§ **Short problem**:
Reproduce the trademark registration article below word for word, in full.

§ **Reading text**:
+++++

Trademark RegistrationTrade marking your business can save you a lot!

September 8, 2023

Many small business owners delay trade marking their business names – and other key business ‘marks’, like logos and catchphrases, only to regret the decision when legal challenges arise.

Failing to act early in the trade marking arena can be costly, time consuming and may cause confusion that impacts your business’ growth.

Your organisation’s trading name and logo are essential ways consumers and other companies identify your business and help create goodwill for your brand. Losing the opportunity to use these after you’ve built up goodwill is, therefore, very challenging and potentially expensive.

Act soon to avoid costly headaches

When a new business is established, it usually quickly invests in signage, stationery, websites and marketing materials featuring the name and a logo of some description.

The entity may also use other special ‘marks’ distinctive to them, such as phrases, words, images, letters, scents, sounds, shapes, movement or unique packaging.

All these items, if not trade marked, can be used by other businesses and legal battles can ensue to determine who gets to exclusively use them in the marketplace.

+++++

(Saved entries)
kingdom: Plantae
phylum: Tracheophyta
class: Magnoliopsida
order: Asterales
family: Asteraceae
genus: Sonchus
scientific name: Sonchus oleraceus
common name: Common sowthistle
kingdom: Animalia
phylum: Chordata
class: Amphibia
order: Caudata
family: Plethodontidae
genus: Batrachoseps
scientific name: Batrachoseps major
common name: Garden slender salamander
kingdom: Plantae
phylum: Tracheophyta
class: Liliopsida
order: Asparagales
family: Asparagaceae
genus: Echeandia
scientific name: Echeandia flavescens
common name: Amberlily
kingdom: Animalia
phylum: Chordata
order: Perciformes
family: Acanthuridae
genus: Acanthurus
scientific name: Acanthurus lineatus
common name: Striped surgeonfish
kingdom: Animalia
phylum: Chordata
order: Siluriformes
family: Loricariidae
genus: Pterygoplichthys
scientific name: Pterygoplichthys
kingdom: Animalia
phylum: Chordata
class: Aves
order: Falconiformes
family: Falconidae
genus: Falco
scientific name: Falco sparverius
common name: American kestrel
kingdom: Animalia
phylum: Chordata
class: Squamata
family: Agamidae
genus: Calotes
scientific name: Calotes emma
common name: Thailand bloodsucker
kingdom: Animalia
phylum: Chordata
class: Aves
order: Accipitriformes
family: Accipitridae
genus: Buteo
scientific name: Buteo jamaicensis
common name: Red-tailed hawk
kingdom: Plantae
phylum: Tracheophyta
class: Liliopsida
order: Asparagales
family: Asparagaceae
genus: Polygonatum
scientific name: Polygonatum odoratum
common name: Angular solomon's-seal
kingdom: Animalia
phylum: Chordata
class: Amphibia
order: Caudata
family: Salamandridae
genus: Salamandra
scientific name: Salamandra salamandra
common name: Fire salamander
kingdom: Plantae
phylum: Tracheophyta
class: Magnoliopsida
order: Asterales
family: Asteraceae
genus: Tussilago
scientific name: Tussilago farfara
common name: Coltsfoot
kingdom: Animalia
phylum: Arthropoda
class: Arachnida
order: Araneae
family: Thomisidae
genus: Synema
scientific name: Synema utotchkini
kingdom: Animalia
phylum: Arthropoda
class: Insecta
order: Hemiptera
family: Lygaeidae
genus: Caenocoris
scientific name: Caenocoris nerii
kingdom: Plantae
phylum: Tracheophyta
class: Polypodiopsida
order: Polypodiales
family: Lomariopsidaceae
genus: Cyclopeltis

+++++

§ **Solution to this task**:
Trademark RegistrationTrade marking your business can save you a lot!

September 8, 2023

Many small business owners delay trade marking their business names – and other key business ‘marks’, like logos and catchphrases, only to regret the decision when legal challenges arise.

Failing to act early in the trade marking arena can be costly, time consuming and may cause confusion that impacts your business’ growth.

Your organisation’s trading name and logo are essential ways consumers and other companies identify your business and help create goodwill for your brand. Losing the opportunity to use these after you’ve built up goodwill is, therefore, very challenging and potentially expensive.

Act soon to avoid costly headaches

When a new business is established, it usually quickly invests in signage, stationery, websites and marketing materials featuring the name and a logo of some description.

The entity may also use other special ‘marks’ distinctive to them, such as phrases, words, images, letters, scents, sounds, shapes, movement or unique packaging.

All these items, if not trade marked, can be used by other businesses and legal battles can ensue to determine who gets to exclusively use them in the marketplace.